RECORD EXTRACTS -
=-=-=-=-=

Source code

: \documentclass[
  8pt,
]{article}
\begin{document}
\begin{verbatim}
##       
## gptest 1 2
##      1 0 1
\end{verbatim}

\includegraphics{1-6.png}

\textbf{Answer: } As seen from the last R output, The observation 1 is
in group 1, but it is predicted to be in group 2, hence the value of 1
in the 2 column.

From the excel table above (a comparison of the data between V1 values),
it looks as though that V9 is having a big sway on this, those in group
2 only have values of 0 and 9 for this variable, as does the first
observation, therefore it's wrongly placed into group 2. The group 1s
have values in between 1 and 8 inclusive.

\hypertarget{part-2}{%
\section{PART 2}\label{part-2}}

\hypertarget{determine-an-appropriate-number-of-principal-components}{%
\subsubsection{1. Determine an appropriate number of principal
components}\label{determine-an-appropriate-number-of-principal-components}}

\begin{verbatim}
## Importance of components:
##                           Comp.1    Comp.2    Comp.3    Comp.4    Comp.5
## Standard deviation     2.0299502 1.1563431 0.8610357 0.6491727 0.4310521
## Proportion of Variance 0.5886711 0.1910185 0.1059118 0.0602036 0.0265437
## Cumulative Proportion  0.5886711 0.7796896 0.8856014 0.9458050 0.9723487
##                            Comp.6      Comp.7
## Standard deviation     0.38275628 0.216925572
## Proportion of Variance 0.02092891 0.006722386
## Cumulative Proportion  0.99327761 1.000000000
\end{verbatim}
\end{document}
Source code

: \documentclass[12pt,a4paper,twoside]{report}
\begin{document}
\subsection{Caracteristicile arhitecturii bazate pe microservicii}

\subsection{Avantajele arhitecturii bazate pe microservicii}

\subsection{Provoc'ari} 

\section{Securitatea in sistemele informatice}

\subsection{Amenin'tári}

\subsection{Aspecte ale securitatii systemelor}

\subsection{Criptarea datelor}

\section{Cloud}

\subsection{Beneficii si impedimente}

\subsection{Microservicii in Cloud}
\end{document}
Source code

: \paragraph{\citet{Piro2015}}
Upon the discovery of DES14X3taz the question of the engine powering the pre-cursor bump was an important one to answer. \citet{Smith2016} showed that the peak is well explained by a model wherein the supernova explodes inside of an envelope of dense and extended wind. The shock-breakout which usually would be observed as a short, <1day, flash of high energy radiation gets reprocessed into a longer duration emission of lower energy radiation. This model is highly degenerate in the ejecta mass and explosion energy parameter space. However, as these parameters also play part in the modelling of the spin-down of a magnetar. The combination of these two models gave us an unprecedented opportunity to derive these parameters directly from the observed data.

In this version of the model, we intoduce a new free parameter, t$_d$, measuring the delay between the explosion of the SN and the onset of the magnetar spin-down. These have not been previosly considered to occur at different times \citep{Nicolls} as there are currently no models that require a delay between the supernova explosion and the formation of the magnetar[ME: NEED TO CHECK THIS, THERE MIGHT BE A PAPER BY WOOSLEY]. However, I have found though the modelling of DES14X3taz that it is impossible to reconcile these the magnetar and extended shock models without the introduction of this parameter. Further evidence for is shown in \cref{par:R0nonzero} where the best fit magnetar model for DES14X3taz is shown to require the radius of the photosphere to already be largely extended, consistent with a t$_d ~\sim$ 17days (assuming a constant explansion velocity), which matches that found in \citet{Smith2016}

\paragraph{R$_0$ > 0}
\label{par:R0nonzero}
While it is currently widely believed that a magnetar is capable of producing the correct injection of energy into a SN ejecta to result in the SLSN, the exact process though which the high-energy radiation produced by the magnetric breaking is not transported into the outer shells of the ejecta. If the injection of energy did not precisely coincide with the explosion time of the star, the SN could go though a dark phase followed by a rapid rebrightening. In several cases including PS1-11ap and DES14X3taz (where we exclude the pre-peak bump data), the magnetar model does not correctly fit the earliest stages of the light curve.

=-=-=-=-=

TASK ITEM -
Report the number of lines above that hold "components", and leave out everything else.

SOLUTION TO THIS EXERCISE -
3